= THE RECORDS =
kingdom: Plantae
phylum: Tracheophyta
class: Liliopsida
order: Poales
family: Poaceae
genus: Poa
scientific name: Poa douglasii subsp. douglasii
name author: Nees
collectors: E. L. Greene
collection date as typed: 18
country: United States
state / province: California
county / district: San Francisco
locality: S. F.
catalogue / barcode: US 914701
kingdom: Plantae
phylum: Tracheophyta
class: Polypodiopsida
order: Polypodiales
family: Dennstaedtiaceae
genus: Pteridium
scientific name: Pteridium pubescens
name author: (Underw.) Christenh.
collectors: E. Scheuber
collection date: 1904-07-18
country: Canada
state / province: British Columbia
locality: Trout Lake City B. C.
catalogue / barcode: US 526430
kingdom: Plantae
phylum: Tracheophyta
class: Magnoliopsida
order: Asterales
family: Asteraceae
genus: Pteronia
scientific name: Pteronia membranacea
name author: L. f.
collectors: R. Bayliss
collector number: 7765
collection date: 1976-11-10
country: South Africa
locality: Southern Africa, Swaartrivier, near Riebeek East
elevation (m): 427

= WHAT TO WORK ON =
Can you rewrite the lines above, putting "collected by" wherever "collectors" appears and leaving everything else as it is?

= TASK SOLUTION =
kingdom: Plantae
phylum: Tracheophyta
class: Liliopsida
order: Poales
family: Poaceae
genus: Poa
scientific name: Poa douglasii subsp. douglasii
name author: Nees
collected by: E. L. Greene
collection date as typed: 18
country: United States
state / province: California
county / district: San Francisco
locality: S. F.
catalogue / barcode: US 914701
kingdom: Plantae
phylum: Tracheophyta
class: Polypodiopsida
order: Polypodiales
family: Dennstaedtiaceae
genus: Pteridium
scientific name: Pteridium pubescens
name author: (Underw.) Christenh.
collected by: E. Scheuber
collection date: 1904-07-18
country: Canada
state / province: British Columbia
locality: Trout Lake City B. C.
catalogue / barcode: US 526430
kingdom: Plantae
phylum: Tracheophyta
class: Magnoliopsida
order: Asterales
family: Asteraceae
genus: Pteronia
scientific name: Pteronia membranacea
name author: L. f.
collected by: R. Bayliss
collector number: 7765
collection date: 1976-11-10
country: South Africa
locality: Southern Africa, Swaartrivier, near Riebeek East
elevation (m): 427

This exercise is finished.